Starting at the top line, print the entries below exactly as they are and skip every picture.

--- The data Enclosed Below ---

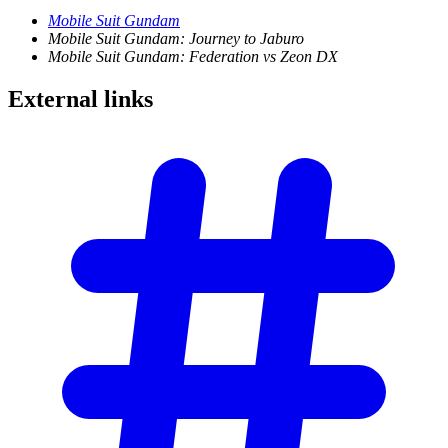
Mobile Suit Gundam
Mobile Suit Gundam: Journey to Jaburo
Mobile Suit Gundam: Federation vs Zeon DX
External
links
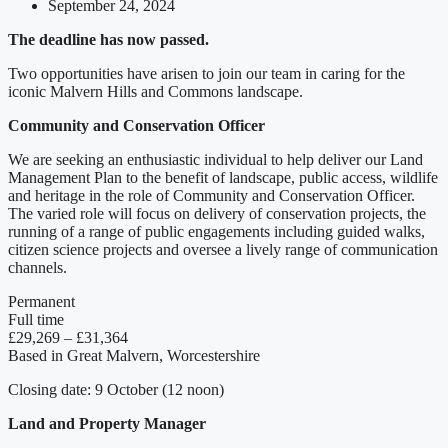
September 24, 2024
The deadline has now passed.
Two opportunities have arisen to join our team in caring for the
iconic Malvern Hills and Commons landscape.
Community and Conservation Officer
We are seeking an enthusiastic individual to help deliver our Land
Management Plan to the benefit of landscape, public access, wildlife
and heritage in the role of Community and Conservation Officer.
The varied role will focus on delivery of conservation projects, the
running of a range of public engagements including guided walks,
citizen science projects and oversee a lively range of communication
channels.
Permanent
Full time
£29,269 – £31,364
Based in Great Malvern, Worcestershire
Closing date: 9 October (12 noon)
Land and Property Manager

--- End of Enclosed The data ---

[Answer box]:
Mobile Suit Gundam
Mobile Suit Gundam: Journey to Jaburo
Mobile Suit Gundam: Federation vs Zeon DX
External
links
September 24, 2024
The deadline has now passed.
Two opportunities have arisen to join our team in caring for the
iconic Malvern Hills and Commons landscape.
Community and Conservation Officer
We are seeking an enthusiastic individual to help deliver our Land
Management Plan to the benefit of landscape, public access, wildlife
and heritage in the role of Community and Conservation Officer.
The varied role will focus on delivery of conservation projects, the
running of a range of public engagements including guided walks,
citizen science projects and oversee a lively range of communication
channels.
Permanent
Full time
£29,269 – £31,364
Based in Great Malvern, Worcestershire
Closing date: 9 October (12 noon)
Land and Property Manager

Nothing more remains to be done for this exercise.